## [DIRECTION]
Can you rewrite the entries from the line holding "picture [124, 374, 1164, 841]" through the line holding "text Changing Com", inclusive, swapping every "screen" for "window" and leaving everything else unchanged?

## [MATERIAL FOR THE TASK]

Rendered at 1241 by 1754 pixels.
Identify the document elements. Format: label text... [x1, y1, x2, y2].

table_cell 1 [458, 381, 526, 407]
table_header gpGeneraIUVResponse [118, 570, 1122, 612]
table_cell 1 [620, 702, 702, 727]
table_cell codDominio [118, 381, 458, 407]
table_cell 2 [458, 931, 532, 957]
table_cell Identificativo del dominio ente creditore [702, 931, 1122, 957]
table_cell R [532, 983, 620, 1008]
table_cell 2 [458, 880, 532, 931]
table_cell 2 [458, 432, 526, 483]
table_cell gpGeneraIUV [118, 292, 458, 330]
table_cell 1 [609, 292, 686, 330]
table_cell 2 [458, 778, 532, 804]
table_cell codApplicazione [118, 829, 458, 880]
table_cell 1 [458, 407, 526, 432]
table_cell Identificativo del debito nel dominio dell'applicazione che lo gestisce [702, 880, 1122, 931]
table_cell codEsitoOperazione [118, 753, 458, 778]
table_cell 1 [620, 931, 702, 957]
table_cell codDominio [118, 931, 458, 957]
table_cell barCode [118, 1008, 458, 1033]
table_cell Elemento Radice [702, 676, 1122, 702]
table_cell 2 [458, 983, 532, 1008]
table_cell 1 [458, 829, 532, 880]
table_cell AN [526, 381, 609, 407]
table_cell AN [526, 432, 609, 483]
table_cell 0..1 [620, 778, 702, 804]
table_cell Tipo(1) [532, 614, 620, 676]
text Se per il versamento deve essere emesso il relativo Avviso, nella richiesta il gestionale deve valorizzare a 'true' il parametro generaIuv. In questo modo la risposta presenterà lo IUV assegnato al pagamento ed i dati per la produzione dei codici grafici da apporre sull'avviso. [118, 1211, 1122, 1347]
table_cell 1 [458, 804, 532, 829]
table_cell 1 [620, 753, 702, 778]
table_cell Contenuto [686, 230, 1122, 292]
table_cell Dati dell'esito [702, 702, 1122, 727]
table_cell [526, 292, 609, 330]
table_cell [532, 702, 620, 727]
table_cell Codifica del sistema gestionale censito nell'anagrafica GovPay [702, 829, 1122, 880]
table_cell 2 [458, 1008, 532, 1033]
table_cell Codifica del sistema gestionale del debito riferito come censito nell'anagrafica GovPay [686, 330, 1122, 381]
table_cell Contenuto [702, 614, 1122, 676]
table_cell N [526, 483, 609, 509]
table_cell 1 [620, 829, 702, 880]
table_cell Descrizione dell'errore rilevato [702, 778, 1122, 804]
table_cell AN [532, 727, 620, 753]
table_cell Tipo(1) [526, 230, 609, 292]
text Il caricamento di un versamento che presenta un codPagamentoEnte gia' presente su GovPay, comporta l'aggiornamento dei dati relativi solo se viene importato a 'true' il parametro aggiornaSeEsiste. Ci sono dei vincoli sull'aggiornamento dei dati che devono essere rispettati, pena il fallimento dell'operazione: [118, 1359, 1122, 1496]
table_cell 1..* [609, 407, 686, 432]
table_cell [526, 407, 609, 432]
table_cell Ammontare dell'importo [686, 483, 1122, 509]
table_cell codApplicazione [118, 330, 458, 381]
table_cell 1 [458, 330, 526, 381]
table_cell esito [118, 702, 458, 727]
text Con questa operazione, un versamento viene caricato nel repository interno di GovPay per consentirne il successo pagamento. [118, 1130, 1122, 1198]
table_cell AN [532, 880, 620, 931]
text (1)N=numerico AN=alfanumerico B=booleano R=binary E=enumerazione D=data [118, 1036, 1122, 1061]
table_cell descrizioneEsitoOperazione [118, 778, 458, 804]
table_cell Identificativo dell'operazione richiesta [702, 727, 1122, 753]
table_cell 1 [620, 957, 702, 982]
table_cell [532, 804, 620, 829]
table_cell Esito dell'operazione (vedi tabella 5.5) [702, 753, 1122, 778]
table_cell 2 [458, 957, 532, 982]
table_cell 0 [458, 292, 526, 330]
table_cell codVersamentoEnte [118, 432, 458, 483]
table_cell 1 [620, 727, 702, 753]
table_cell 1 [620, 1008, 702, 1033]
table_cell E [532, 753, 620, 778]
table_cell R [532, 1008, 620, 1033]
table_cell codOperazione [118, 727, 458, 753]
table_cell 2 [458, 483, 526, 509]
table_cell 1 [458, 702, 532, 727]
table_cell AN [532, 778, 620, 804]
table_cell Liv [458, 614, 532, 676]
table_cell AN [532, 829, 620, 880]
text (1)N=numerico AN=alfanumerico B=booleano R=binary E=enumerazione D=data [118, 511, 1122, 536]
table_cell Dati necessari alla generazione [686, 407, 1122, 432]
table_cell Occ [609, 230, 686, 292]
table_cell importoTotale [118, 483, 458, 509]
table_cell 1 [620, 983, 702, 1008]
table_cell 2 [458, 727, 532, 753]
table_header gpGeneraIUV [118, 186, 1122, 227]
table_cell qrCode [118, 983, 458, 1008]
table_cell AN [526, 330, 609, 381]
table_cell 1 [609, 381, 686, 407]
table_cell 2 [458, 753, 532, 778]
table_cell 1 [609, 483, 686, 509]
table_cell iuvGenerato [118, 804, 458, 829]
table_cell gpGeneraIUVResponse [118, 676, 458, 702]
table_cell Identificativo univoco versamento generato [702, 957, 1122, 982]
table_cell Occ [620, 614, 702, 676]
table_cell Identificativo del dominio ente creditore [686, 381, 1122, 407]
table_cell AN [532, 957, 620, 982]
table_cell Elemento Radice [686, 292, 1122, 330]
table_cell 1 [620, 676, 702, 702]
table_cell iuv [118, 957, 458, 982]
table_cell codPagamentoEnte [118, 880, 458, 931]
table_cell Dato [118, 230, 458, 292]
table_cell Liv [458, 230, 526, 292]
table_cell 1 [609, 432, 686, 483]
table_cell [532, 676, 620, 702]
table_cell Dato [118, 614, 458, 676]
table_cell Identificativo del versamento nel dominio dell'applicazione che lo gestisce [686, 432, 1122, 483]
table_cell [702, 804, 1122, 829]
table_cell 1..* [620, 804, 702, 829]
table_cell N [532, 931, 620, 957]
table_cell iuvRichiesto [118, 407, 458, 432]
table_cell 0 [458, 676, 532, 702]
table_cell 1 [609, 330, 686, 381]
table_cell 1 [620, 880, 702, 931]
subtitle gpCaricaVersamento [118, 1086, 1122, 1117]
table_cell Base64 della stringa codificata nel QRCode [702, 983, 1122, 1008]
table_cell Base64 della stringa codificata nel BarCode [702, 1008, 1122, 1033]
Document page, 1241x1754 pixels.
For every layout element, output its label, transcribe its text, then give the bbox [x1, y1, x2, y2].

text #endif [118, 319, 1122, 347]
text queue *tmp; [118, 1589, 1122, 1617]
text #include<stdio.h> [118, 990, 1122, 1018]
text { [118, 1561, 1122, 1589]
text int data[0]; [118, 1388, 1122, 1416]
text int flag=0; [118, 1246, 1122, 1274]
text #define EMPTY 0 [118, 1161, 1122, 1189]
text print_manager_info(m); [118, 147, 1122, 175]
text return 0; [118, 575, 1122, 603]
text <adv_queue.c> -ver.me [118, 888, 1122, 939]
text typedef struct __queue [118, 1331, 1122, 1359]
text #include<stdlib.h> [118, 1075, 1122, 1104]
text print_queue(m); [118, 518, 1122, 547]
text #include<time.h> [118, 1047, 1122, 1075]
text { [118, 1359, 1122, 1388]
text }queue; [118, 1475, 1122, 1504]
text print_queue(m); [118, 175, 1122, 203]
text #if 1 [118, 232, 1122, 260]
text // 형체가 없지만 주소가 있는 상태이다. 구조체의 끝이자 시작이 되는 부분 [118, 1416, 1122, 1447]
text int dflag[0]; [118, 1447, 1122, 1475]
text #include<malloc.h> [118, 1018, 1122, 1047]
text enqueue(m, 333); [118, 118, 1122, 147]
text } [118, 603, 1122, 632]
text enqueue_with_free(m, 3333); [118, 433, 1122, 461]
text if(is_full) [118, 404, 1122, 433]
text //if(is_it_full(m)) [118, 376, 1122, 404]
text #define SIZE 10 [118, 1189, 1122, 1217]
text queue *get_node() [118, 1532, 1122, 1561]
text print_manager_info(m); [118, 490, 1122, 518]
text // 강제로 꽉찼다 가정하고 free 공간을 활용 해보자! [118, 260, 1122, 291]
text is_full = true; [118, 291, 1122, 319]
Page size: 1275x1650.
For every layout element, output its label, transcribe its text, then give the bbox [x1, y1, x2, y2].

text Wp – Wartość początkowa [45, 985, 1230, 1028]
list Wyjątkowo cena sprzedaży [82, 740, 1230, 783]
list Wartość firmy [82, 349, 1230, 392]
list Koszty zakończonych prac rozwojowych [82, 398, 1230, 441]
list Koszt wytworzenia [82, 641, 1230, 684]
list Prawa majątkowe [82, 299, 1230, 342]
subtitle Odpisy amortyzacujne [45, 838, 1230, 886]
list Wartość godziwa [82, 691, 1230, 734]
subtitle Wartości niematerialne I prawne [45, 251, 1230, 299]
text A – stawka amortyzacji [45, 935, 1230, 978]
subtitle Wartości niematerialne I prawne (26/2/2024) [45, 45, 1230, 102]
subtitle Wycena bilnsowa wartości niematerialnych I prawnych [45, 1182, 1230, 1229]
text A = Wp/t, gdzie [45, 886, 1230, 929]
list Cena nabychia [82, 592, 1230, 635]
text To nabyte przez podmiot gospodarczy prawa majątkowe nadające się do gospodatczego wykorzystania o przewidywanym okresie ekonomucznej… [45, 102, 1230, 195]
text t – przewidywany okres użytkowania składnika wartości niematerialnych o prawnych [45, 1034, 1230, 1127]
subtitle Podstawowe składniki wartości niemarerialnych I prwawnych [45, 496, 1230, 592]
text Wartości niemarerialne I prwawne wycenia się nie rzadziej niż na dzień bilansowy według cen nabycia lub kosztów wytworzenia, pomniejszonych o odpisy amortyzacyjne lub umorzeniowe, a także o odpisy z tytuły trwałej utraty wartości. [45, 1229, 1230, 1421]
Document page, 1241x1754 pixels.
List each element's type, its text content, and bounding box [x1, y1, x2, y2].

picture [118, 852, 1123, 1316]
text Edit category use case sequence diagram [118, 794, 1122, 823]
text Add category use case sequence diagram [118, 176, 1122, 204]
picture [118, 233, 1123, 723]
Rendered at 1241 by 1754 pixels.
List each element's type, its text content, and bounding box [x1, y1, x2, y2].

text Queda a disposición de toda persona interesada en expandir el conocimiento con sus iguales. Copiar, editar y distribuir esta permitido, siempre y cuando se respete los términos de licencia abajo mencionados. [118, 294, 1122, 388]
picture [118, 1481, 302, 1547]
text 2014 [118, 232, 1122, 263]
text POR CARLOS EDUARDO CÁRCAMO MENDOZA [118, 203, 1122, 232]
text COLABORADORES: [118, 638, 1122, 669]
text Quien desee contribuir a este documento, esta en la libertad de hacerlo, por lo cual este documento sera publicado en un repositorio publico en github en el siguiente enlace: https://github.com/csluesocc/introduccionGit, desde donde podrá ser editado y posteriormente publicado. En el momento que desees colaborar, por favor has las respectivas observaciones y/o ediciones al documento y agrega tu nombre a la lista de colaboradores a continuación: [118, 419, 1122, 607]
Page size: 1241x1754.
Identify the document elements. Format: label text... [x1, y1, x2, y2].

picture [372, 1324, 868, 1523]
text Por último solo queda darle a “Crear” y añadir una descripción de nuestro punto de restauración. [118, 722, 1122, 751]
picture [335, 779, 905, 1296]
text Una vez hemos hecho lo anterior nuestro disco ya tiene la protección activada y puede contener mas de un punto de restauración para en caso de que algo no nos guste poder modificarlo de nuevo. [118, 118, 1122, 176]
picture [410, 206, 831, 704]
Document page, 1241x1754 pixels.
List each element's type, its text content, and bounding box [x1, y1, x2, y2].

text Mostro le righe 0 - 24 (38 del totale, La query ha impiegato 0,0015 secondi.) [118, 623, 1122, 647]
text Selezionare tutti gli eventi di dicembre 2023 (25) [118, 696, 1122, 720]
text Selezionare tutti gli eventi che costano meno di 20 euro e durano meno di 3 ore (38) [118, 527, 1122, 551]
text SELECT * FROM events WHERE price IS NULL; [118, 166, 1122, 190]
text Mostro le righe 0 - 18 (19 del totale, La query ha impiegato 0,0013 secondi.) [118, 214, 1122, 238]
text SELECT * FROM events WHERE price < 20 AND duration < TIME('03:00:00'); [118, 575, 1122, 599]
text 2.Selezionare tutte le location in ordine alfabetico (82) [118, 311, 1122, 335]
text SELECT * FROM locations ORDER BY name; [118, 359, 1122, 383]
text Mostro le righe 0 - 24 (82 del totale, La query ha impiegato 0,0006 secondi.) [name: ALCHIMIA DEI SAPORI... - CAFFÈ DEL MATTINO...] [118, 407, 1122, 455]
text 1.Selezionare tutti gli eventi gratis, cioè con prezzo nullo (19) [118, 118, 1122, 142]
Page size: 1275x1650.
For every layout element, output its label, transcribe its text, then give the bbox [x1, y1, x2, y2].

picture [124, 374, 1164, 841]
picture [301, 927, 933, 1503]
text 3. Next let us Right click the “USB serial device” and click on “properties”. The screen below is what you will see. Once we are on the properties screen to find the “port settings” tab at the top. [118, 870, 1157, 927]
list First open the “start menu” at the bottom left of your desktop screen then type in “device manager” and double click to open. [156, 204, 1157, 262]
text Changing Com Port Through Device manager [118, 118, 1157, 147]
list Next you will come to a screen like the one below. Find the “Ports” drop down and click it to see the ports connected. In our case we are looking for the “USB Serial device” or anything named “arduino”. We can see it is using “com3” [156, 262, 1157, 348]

## [ANSWER TO THIS EXERCISE]
picture [124, 374, 1164, 841]
picture [301, 927, 933, 1503]
text 3. Next let us Right click the “USB serial device” and click on “properties”. The window below is what you will see. Once we are on the properties window to find the “port settings” tab at the top. [118, 870, 1157, 927]
list First open the “start menu” at the bottom left of your desktop window then type in “device manager” and double click to open. [156, 204, 1157, 262]
text Changing Com Port Through Device manager [118, 118, 1157, 147]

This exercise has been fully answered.